The purposes of this clinical trial are to determine whether the SA4Ag vaccine can prevent postoperative Staphylococcus aureus infections in patients who are undergoing elective spinal fusion surgery and to evaluate the safety of SA4Ag in patients who undergo elective spne surgery.

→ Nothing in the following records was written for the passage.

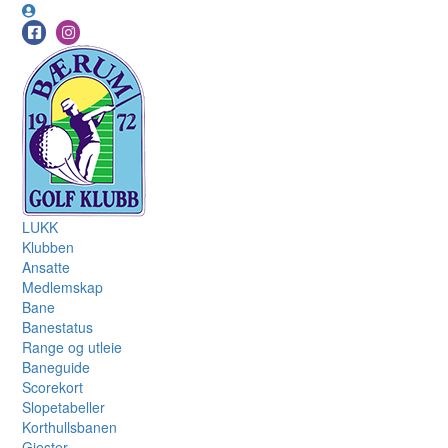
LUKK
Klubben
Ansatte
Medlemskap
Bane
Banestatus
Range og utleie
Baneguide
Scorekort
Slopetabeller
Korthullsbanen
Gjester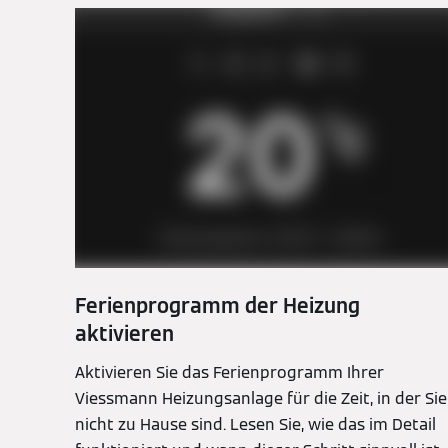
Ferienprogramm der Heizung
aktivieren
Aktivieren Sie das Ferienprogramm Ihrer
Viessmann Heizungsanlage für die Zeit, in der Sie
nicht zu Hause sind. Lesen Sie, wie das im Detail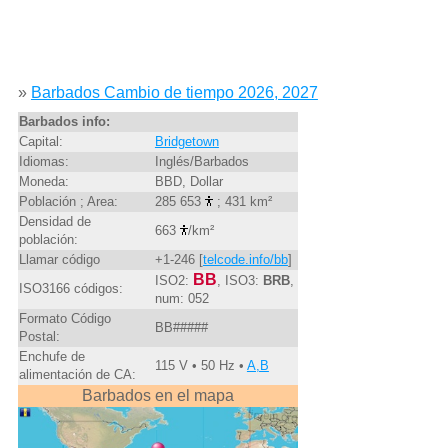
»
Barbados Cambio de tiempo 2026, 2027
Barbados info:
Capital:
Bridgetown
Idiomas:
Inglés/Barbados
Moneda:
BBD, Dollar
Población ; Area:
285 653
; 431 km²
Densidad de
663
/km²
población:
Llamar código
+1-246 [
telcode.info/bb
]
BB
ISO2:
, ISO3:
BRB
,
ISO3166 códigos:
num: 052
Formato Código
BB#####
Postal:
Enchufe de
115 V • 50 Hz •
A,B
alimentación de CA:
Barbados en el mapa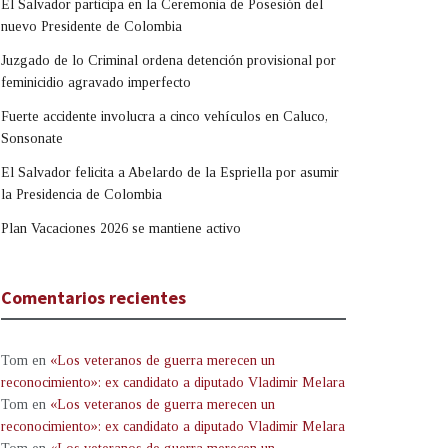
El Salvador participa en la Ceremonia de Posesión del
nuevo Presidente de Colombia
Juzgado de lo Criminal ordena detención provisional por
feminicidio agravado imperfecto
Fuerte accidente involucra a cinco vehículos en Caluco,
Sonsonate
El Salvador felicita a Abelardo de la Espriella por asumir
la Presidencia de Colombia
Plan Vacaciones 2026 se mantiene activo
Comentarios recientes
Tom
en
«Los veteranos de guerra merecen un
reconocimiento»: ex candidato a diputado Vladimir Melara
Tom
en
«Los veteranos de guerra merecen un
reconocimiento»: ex candidato a diputado Vladimir Melara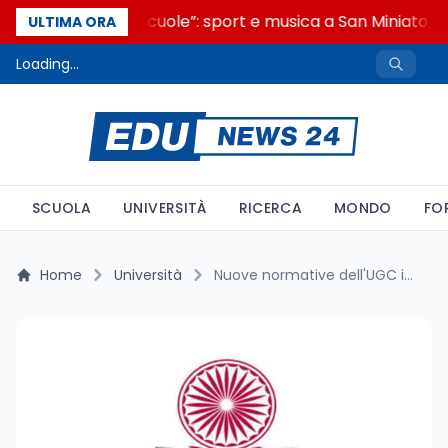
“Noi siamo le Scuole”: sport e musica a San Miniato, S
ULTIMA ORA
Loading...
SCUOLA
UNIVERSITÀ
RICERCA
MONDO
FO
Home
Università
Nuove normative dell'UGC in India per il riconoscimento delle qualifiche estere: tempi brevi e maggiore chiarezza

Approximately fifty patients at New Jersey Medical School are expected to participate in this trial.

CSM-S Trial

Cervical Spondylotic Myelopathy Surgical Trial

Sponsor: Lahey Clinic, Patient-Centered Outcomes Research Institute (PCORI)
2014 – Present
Status: Enrollment Complete/Active Follow-Up

The purpose of this study is to determine the optimal surgical approach (ventral vs. dorsal) for patients with multilevel cervical spondylotic myelopathy (CSM) as there are currently no established guidelinesfor the management of patients with CSM. CSM is the most common cause of spinal cord injury and dysfunction in the U.S. and the world.Fifteen patients enrolled in this trial at NJMS.

InVivo “INSPIRE” Study

A Phase 2b, Randomized, Double-Blind, Placebo-Controlled Study to Evaluate the Safety and Efficacy of Staphylococcus Aureus 4-Antigen Vaccine (SA4Ag) in Adults Undergoing Elective Open Posterior Spinal Fusion Procedures with Multilevel Instrumentation

Sponsor: InVivo Therapeutics, Inc.
2015 – Present
Status: Enrollment on Hold

The purposes of this clinical trial are to determine whether the SA4Ag vaccine can prevent postoperative Staphylococcus aureus infections in patients who are undergoing elective spinal fusion surgery and to evaluate the safety of SA4Ag in patients who undergo elective spne surgery.

Recent Clinical Trials

P-15 Bone Putty

An Assessment of P-15 Bone Putty in Anterior Cervical Fusion with Instrumentation

Sponsor: Cerapedics, LLC.
2007 – 2017
Status: Closed

This randomized, controlled, multi-center, prospective FDA IDE study was conducted to assess the safety and effectiveness of i-FACTOR bone graft in patients treated with single level ACDF. Patients were followed for six years post-surgery.

Discover

A Multi-Center, Prospective, Randomized, Controlled Trial Comparing Cervical Arthroplasty to Anterior Cervical Discectomy and Fusion (ACDF) for the Treatment of Cervical Degenerative Disc Disease (DDD)

Sponsor: DePuy Spine, Inc.
2006 – 2015
Status: Closed

This IDE study compared the use of the Discover artificial cervical disc replacement to anterior cervical descectomy and fusion (ACDF) in one and two level spine surgeries for treatment of cervical degenerative disc disease.